The hidden benefit they offer is that by taking a few minutes to always commit any repeated command line to a fabfile, you soon  build up a modular library of common shell processes that would otherwise either exist as very project / platform specific shell scripts or maybe even more inefficiently still be done manually.

You are  now on the road to recording (and hopefully comitting to a versioning system) all the processes that surround a project, and hence take a major step towards its future maintenance, documentation and hopefully fully automated build, release, data population, testing etc.

How does it work?

The answer is that its just python, and its just standard command line actions. So for example perhaps the most basic of functions, passed no args, to restart apache on a remote production server ...

@hosts('', '')
def restart_prod:
  """ Restart the production apaches """
  out = sudo(apache2ctl configtest)
  if out.find('Syntax OK')>-1:
    sudo(apache2ctl graceful)
    print 'Not restarting apache due to config errors - see above'

This example restarts apache on two production apache servers that deliver the site, it checks to see if the config is OK first then uses fabrics sudo function to run the restart if it is.

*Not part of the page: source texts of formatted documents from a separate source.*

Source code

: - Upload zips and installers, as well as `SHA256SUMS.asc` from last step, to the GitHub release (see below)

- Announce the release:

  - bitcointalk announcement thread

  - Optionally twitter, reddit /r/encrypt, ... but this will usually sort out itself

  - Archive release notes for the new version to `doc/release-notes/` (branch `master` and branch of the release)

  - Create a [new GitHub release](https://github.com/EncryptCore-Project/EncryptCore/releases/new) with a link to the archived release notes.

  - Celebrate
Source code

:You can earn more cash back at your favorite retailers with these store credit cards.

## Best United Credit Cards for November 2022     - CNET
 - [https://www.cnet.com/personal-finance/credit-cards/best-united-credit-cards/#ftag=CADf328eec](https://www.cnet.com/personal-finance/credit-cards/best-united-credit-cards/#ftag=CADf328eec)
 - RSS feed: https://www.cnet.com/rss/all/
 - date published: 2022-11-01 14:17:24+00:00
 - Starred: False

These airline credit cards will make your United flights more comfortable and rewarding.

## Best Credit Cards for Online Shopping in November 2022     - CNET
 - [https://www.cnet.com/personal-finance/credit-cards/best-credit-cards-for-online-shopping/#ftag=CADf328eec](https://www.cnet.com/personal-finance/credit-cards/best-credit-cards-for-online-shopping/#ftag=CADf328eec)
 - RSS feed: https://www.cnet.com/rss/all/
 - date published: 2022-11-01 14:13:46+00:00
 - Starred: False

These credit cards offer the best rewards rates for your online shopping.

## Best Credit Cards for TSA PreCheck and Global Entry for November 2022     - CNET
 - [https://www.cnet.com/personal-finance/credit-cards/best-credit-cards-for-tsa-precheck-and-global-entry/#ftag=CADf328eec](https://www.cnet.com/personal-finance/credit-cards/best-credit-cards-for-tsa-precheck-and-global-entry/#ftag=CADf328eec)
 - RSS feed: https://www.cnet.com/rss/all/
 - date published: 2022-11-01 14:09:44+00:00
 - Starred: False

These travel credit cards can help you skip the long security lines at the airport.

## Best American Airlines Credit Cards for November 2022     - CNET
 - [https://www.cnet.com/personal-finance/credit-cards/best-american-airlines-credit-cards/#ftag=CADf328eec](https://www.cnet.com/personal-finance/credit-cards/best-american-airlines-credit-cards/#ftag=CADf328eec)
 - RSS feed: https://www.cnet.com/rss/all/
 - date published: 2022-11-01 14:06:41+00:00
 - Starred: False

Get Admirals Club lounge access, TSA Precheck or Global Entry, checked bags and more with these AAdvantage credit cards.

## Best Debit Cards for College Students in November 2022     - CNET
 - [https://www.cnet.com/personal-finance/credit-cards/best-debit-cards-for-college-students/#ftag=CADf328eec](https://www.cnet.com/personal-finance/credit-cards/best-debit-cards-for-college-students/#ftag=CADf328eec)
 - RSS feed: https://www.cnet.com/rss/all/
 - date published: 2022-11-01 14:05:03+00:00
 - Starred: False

The next steps are you normally want to restart Apache for a reason.
So you are rolling out a code change perhaps. Or rebuilding data, or clearing server session caches etc. The first of these is perhaps the most common. The temptation is only to rollout code via upping it from your versioning system. But with a simple fabric function you can add a local check in to this. If its a production server that its rolling out to, then a function that tags the current HEAD or TIP to prod_stable and to an auto incremented release number is also handy.
Of course if you have written a test suite then automatically running that on a demo build may a step you want to add in as an acceptance flag for allowing the prod_stable tagging.
You may also need to do some standard actions after checking out code such as relink in some local var data directory into the checkout locale.

All these actions are simple in themselves but take a number of commands and across different servers are quite time consuming.
Now you can just run one or two lines to rebuild your data, deploy your code, eg.
fab deploy:prod

Almost as vital for future maintenance / handover, you also have a versioned script containing all the configuration and deployment details headed with constants that describe all the dependent servers of your dev, demo, test, train or production deployments for the project and can live with the project code in a build directory.

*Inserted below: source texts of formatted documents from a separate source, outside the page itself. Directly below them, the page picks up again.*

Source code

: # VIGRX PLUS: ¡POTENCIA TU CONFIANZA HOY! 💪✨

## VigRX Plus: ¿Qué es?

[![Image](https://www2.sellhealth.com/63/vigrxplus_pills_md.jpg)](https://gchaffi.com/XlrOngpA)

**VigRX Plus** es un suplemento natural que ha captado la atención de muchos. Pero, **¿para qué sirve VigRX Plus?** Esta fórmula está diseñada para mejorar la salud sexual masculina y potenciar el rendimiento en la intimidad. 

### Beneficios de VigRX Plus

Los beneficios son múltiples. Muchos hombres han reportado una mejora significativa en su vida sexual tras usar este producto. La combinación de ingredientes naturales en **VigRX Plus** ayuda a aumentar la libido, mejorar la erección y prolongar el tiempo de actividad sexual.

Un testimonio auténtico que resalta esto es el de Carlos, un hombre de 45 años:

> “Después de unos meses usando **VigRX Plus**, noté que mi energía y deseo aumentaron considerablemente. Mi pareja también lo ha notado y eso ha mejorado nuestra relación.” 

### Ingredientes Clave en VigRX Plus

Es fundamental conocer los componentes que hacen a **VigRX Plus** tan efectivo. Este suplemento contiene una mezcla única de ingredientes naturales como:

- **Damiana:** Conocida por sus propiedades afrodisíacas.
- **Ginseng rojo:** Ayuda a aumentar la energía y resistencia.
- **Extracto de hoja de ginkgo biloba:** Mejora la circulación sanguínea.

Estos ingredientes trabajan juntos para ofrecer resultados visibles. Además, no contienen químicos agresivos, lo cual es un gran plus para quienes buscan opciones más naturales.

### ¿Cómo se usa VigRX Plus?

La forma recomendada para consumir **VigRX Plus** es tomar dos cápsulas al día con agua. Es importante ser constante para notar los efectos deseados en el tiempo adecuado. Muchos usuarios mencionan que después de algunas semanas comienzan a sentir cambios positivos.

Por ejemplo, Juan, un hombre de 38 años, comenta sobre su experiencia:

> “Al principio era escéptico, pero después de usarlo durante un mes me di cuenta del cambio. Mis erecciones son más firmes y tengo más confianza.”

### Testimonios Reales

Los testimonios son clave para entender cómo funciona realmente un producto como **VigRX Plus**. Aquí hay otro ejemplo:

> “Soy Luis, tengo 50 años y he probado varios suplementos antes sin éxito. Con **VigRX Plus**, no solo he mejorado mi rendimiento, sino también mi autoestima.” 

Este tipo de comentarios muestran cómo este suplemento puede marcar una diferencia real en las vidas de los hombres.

Where shell frameworks, build tools and configuration management meet

Having said that there are a number of areas where a shell framework can be used to do things that are really either in the realm of a build tool, or a configuration management system. The line that should be drawn here is that if a platform has  mature build tools that work with it, e.g. buildout or pip in the case of python, then dont recreate them in a shell framework. Similarly for configuration management. This is a difficult line to draw between developer and sys-admin.  A practical line is anything that is specific to the project code, data fixtures etc., is suited to developer custom shell framework deployment / scripting . Whilst the VM, OS, core language installation, project layout, data backup is more in the realm of configuration management (puppet, bcfg, et al.). But this may just be because we tend to have release management as a developer role, whilst system failover rebuild etc. is one for the sys admin.

Of course this is a natural point of conflict with language build tools, shell frameworks etc. aiming to allow completely replicable build or configuration  processes across any platform. Whilst config management tends to revolve around building the whole platform - hence naturally aims to use whichever platforms its building's own setup tools (e.g. linux distros package managers) as the most stable and tested for it.

So as a rule of thumb if you have to build consistently across different hosters where you dont have access to config management then you may be tempted to step more on its toes with a shell framework, similarly if build tools are somehow restricted for you, then their territory is up for grabs. But on the whole all of these tools can have a place in a configuration and deployment stack, as illustrated in this posting on a deployment blog.